§ Instructions for the task: Print, word for word, the opening line of the data below and every line after it through the line that contains "(allow_soldermask_bridges_in_footprints no)", but not the pictures.

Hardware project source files
....................

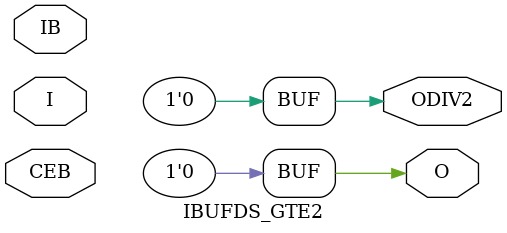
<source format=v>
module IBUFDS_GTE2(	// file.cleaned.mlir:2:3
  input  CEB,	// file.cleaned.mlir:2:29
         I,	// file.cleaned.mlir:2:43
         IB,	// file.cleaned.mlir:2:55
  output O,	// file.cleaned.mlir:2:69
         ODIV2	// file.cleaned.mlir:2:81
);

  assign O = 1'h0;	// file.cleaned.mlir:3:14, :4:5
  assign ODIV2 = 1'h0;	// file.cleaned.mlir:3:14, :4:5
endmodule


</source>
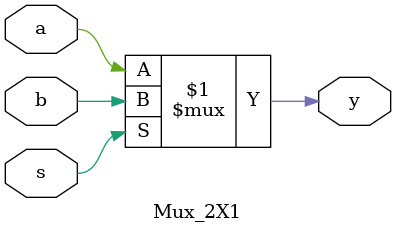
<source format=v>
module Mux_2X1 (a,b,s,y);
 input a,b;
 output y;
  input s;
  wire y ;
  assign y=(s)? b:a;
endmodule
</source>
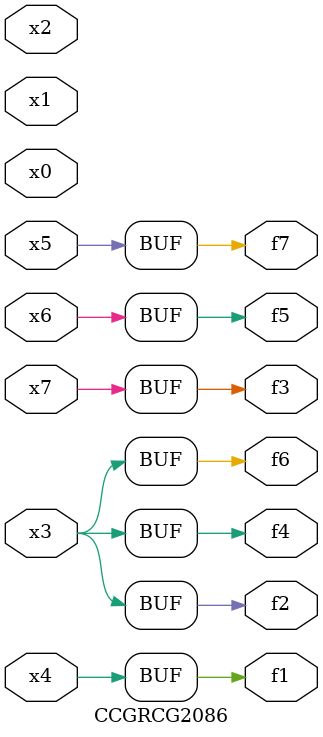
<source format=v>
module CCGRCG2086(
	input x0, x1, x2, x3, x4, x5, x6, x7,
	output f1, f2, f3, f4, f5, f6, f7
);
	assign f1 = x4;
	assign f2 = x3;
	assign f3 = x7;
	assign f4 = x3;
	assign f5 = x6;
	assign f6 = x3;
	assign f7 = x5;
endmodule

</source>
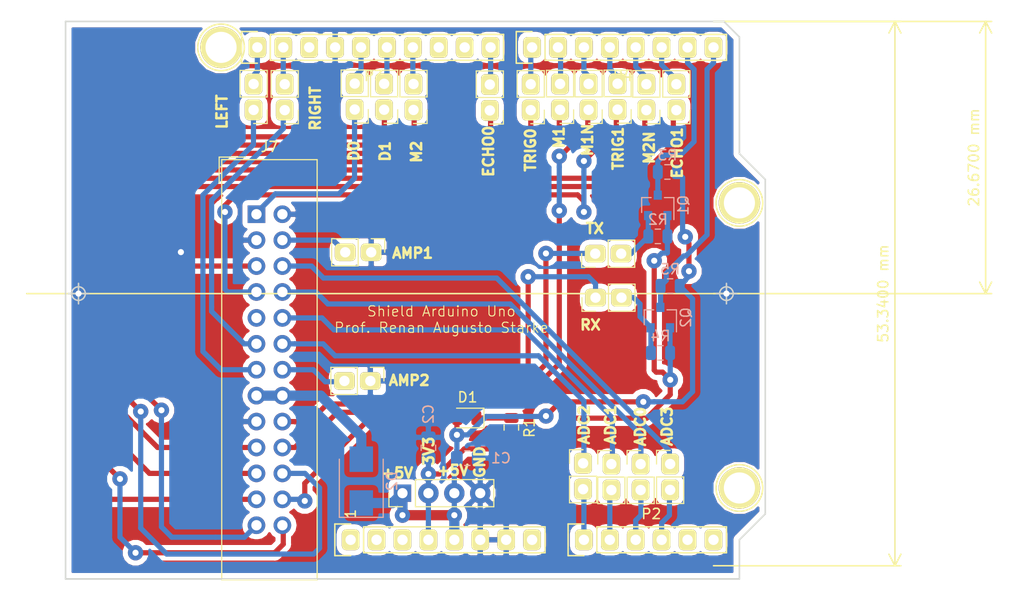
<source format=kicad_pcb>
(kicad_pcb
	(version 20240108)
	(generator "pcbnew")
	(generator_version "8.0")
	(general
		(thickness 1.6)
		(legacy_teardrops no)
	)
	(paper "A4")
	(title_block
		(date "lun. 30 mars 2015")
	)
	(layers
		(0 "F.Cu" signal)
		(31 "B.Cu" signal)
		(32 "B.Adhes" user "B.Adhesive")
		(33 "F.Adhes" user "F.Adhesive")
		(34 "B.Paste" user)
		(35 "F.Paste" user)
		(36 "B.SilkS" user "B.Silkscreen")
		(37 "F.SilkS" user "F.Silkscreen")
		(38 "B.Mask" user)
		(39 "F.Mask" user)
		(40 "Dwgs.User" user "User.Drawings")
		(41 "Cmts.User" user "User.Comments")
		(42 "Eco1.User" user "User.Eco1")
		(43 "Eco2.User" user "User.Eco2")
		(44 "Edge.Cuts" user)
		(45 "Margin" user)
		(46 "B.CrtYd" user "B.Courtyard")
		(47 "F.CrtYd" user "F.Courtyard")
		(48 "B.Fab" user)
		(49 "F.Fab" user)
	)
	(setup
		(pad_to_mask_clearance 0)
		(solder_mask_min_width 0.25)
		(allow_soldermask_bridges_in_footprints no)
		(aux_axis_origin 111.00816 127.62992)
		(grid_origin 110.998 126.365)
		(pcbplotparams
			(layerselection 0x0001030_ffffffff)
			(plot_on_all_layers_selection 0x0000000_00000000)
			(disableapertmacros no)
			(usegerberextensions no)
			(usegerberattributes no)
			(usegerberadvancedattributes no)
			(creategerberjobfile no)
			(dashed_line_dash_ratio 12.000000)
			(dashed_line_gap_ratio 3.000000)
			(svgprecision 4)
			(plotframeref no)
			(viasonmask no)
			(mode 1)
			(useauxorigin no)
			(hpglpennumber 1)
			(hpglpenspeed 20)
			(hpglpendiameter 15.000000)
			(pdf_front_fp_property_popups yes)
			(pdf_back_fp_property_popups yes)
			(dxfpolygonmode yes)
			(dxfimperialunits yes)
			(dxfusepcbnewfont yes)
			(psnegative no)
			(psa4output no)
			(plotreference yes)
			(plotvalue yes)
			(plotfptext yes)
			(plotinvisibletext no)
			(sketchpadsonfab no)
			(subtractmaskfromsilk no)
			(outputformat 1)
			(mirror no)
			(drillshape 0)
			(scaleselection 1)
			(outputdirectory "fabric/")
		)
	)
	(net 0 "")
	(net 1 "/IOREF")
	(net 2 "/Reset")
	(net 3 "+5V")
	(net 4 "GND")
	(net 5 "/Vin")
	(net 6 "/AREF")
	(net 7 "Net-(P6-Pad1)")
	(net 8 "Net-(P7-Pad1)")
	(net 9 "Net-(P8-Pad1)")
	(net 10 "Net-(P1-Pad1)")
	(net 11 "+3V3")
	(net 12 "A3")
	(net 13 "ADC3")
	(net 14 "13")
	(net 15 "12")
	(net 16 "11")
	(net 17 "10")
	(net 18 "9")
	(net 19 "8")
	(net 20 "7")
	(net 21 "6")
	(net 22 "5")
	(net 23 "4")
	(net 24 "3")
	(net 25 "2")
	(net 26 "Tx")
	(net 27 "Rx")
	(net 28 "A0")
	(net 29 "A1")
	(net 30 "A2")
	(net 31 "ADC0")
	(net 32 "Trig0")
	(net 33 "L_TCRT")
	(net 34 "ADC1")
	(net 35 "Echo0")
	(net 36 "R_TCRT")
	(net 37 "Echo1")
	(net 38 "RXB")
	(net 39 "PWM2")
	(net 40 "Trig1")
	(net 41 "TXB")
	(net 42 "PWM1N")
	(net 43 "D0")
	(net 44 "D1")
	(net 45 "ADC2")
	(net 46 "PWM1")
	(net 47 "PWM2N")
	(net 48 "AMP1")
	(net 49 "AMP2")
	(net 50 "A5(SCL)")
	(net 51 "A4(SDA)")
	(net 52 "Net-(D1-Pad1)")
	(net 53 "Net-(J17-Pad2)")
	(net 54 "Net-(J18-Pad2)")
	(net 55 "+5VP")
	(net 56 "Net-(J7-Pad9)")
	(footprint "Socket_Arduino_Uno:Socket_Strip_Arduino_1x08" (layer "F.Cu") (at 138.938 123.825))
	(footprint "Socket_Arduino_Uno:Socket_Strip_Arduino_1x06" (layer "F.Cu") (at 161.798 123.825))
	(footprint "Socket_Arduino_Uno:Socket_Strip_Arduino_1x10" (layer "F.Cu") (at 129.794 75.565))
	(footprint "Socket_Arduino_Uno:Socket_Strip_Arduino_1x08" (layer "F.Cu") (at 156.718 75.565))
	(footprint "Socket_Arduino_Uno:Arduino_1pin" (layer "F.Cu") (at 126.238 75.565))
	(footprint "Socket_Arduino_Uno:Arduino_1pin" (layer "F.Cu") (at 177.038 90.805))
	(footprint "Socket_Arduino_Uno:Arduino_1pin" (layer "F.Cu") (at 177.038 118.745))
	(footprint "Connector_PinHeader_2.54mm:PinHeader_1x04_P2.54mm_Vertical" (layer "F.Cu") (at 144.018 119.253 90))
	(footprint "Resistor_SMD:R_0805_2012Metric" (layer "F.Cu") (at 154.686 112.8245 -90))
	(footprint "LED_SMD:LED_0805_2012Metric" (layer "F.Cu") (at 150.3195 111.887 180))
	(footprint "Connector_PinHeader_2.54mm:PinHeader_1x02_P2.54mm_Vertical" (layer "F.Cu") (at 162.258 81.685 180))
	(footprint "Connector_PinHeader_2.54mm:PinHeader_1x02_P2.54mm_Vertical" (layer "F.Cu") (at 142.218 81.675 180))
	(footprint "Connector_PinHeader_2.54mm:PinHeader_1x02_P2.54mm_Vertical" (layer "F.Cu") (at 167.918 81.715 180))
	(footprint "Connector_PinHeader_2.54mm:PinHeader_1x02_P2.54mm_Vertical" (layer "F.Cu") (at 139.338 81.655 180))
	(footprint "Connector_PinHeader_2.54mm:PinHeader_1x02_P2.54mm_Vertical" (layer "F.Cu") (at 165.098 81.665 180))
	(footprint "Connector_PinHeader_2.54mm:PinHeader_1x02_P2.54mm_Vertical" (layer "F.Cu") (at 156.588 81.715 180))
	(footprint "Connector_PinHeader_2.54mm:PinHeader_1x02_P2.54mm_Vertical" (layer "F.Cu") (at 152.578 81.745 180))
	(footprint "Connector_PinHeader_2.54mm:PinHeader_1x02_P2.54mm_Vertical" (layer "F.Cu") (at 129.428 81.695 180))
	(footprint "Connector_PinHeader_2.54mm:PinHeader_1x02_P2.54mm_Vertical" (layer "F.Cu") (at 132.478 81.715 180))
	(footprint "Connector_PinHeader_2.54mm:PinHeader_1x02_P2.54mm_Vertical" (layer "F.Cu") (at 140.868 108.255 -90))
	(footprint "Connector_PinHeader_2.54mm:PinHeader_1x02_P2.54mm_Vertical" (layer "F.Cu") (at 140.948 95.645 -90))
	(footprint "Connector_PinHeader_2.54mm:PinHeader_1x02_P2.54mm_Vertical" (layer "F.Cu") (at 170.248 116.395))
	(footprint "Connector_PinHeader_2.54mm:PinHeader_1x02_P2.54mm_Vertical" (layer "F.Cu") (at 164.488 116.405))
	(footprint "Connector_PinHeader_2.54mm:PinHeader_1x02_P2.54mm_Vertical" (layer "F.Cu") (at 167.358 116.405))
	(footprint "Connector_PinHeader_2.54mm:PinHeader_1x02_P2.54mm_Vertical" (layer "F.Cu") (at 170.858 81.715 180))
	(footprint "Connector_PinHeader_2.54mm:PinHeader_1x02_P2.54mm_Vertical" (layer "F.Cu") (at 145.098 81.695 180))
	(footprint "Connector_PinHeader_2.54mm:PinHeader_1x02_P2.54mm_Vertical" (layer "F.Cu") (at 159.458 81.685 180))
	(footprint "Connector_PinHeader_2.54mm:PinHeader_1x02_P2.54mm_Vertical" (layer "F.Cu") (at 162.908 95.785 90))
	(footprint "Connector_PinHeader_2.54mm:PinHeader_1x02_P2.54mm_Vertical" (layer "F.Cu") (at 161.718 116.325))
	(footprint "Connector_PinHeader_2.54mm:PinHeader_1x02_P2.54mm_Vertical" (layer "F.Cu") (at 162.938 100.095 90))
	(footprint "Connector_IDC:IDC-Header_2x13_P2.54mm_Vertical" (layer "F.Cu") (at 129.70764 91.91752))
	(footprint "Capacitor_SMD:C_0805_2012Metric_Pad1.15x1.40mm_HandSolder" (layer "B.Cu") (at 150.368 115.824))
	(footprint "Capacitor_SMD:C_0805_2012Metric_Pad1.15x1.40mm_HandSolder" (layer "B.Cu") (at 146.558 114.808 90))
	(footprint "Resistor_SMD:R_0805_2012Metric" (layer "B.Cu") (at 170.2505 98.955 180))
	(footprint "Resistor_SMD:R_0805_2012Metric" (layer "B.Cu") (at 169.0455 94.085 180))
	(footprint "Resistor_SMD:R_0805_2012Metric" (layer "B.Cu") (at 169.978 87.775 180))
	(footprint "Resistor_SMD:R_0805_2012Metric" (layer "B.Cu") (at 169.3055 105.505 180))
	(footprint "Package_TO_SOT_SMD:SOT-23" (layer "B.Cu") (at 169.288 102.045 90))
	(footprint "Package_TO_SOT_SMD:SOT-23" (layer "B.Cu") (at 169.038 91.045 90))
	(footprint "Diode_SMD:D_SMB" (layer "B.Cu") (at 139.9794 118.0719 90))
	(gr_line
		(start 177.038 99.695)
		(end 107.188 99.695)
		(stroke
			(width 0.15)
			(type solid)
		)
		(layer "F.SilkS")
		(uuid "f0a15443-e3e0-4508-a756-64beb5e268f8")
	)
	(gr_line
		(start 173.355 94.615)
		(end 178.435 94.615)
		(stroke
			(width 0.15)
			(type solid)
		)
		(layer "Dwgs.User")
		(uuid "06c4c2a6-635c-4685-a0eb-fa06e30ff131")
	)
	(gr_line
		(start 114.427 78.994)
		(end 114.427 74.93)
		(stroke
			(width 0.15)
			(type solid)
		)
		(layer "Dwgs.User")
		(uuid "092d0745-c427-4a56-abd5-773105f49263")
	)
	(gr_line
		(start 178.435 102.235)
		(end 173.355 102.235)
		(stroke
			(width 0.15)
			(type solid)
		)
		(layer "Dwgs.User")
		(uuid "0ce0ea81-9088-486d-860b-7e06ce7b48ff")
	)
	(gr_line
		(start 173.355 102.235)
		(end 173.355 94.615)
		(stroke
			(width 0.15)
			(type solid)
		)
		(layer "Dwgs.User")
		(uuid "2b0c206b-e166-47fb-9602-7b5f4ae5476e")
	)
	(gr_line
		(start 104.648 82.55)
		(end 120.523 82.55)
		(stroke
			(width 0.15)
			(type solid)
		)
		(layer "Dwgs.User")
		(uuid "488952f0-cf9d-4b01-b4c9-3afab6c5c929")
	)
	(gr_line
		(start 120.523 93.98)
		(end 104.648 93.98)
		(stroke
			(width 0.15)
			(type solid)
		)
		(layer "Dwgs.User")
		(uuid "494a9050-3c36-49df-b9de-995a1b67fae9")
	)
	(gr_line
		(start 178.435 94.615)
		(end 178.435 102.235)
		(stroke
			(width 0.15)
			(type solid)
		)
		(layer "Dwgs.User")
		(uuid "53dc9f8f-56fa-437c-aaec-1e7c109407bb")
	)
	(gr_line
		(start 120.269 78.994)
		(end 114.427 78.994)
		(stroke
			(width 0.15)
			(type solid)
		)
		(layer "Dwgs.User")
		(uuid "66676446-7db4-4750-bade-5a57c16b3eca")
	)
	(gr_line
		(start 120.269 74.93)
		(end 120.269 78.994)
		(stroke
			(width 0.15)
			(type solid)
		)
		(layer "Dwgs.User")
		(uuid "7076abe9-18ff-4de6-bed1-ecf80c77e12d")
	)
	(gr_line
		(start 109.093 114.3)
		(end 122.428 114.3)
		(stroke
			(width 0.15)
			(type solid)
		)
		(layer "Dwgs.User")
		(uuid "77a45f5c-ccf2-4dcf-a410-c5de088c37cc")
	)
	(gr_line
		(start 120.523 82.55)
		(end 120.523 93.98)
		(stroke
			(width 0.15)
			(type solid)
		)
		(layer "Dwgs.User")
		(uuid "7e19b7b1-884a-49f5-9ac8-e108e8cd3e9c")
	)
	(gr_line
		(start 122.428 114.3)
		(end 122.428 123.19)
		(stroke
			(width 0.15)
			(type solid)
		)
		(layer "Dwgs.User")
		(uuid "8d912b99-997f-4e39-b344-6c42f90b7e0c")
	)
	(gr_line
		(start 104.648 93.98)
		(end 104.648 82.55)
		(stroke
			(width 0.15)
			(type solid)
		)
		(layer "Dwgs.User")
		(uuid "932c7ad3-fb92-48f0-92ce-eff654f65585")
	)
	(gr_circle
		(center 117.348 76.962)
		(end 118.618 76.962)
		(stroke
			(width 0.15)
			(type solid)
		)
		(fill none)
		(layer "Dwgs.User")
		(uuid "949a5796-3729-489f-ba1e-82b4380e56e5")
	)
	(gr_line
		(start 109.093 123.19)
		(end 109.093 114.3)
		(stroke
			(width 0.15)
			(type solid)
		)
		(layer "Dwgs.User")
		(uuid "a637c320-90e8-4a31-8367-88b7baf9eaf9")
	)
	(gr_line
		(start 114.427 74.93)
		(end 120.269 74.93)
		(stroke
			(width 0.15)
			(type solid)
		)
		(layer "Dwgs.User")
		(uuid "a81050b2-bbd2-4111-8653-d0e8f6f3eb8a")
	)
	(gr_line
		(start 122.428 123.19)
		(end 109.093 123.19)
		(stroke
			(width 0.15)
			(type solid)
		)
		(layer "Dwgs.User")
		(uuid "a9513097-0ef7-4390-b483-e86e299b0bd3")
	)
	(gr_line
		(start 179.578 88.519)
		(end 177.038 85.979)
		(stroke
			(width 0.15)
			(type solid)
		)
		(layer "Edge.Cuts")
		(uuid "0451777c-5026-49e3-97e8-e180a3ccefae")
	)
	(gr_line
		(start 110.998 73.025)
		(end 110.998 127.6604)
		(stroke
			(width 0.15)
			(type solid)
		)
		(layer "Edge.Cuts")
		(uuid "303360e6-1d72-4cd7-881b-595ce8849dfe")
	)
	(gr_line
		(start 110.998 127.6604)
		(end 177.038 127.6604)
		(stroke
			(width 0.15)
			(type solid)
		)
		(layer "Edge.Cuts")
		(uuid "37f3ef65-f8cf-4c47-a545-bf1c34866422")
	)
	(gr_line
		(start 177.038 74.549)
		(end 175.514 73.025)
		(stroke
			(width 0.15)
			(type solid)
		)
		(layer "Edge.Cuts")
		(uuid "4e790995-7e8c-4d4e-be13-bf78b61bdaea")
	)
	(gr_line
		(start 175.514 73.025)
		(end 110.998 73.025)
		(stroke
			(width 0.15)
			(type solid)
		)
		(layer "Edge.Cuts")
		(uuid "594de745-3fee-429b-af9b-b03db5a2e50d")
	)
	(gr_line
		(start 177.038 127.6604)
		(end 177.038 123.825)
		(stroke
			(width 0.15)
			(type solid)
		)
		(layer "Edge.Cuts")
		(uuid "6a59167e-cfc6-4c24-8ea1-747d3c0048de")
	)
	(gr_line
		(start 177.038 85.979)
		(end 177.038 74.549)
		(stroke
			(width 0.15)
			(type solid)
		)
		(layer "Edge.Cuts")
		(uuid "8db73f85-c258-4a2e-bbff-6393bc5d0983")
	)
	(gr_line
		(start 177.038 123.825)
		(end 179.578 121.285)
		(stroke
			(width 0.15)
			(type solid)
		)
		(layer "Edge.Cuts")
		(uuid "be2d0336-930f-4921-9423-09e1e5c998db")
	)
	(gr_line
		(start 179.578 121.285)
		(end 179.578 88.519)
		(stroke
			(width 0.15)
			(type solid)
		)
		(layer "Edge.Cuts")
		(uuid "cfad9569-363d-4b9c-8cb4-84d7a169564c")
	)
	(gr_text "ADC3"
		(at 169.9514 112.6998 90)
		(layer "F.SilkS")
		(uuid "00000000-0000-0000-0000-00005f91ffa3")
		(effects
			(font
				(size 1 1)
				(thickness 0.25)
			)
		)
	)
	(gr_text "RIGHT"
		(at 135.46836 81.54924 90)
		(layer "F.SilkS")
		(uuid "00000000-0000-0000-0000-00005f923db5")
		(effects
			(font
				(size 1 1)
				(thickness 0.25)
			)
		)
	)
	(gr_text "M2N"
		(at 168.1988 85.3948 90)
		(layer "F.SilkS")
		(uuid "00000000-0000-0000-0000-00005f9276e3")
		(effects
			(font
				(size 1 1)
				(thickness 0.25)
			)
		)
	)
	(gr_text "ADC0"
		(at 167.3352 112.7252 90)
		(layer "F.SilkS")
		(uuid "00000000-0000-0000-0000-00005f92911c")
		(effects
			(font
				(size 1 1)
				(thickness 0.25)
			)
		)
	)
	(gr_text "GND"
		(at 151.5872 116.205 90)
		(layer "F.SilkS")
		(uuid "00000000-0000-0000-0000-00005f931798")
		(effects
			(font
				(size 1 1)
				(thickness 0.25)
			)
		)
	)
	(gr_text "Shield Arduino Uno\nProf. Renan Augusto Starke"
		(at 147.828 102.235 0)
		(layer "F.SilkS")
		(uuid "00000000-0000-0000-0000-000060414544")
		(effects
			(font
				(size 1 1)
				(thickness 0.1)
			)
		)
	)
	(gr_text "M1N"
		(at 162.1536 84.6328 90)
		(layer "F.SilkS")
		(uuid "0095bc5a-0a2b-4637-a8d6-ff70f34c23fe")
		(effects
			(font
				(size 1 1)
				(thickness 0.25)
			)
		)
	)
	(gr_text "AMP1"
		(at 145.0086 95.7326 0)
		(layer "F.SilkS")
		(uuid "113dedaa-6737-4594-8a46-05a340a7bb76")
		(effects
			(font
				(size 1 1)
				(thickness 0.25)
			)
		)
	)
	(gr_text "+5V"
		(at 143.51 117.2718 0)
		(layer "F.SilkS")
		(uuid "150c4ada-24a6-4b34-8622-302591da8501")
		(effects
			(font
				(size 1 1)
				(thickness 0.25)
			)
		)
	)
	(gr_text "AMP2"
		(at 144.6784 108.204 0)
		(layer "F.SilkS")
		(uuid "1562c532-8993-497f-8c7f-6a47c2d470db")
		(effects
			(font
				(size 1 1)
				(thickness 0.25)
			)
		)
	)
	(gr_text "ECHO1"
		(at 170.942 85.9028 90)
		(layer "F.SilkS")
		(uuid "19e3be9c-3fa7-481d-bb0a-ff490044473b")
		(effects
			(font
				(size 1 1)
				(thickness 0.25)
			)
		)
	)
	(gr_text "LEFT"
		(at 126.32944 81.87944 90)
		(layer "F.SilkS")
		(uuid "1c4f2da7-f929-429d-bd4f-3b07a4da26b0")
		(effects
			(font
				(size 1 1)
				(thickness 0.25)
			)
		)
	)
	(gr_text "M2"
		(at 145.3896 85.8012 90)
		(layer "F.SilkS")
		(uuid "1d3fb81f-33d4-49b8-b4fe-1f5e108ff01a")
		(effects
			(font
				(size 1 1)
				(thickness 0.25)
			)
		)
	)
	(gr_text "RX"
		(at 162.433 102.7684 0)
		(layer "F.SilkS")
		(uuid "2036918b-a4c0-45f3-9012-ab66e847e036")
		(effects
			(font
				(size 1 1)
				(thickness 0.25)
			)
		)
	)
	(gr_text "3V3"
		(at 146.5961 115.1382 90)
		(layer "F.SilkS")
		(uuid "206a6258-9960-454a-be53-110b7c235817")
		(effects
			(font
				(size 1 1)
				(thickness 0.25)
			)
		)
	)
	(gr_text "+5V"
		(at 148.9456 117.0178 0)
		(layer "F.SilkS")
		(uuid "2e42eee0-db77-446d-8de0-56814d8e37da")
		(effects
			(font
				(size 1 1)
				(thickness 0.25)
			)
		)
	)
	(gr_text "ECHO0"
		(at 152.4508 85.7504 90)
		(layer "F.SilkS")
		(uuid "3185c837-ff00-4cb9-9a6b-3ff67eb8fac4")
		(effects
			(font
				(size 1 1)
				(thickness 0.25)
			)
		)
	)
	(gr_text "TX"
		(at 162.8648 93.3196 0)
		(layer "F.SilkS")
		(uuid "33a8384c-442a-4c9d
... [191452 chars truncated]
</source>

....................

§ Solution:
<source format=v>
module IBUFDS_GTE2(	// file.cleaned.mlir:2:3
  input  CEB,	// file.cleaned.mlir:2:29
         I,	// file.cleaned.mlir:2:43
         IB,	// file.cleaned.mlir:2:55
  output O,	// file.cleaned.mlir:2:69
         ODIV2	// file.cleaned.mlir:2:81
);

  assign O = 1'h0;	// file.cleaned.mlir:3:14, :4:5
  assign ODIV2 = 1'h0;	// file.cleaned.mlir:3:14, :4:5
endmodule


</source>
<source format=v>
module Mux_2X1 (a,b,s,y);
 input a,b;
 output y;
  input s;
  wire y ;
  assign y=(s)? b:a;
endmodule
</source>
<source format=v>
module CCGRCG2086(
	input x0, x1, x2, x3, x4, x5, x6, x7,
	output f1, f2, f3, f4, f5, f6, f7
);
	assign f1 = x4;
	assign f2 = x3;
	assign f3 = x7;
	assign f4 = x3;
	assign f5 = x6;
	assign f6 = x3;
	assign f7 = x5;
endmodule

</source>
<source format=kicad_pcb>
(kicad_pcb
	(version 20240108)
	(generator "pcbnew")
	(generator_version "8.0")
	(general
		(thickness 1.6)
		(legacy_teardrops no)
	)
	(paper "A4")
	(title_block
		(date "lun. 30 mars 2015")
	)
	(layers
		(0 "F.Cu" signal)
		(31 "B.Cu" signal)
		(32 "B.Adhes" user "B.Adhesive")
		(33 "F.Adhes" user "F.Adhesive")
		(34 "B.Paste" user)
		(35 "F.Paste" user)
		(36 "B.SilkS" user "B.Silkscreen")
		(37 "F.SilkS" user "F.Silkscreen")
		(38 "B.Mask" user)
		(39 "F.Mask" user)
		(40 "Dwgs.User" user "User.Drawings")
		(41 "Cmts.User" user "User.Comments")
		(42 "Eco1.User" user "User.Eco1")
		(43 "Eco2.User" user "User.Eco2")
		(44 "Edge.Cuts" user)
		(45 "Margin" user)
		(46 "B.CrtYd" user "B.Courtyard")
		(47 "F.CrtYd" user "F.Courtyard")
		(48 "B.Fab" user)
		(49 "F.Fab" user)
	)
	(setup
		(pad_to_mask_clearance 0)
		(solder_mask_min_width 0.25)
		(allow_soldermask_bridges_in_footprints no)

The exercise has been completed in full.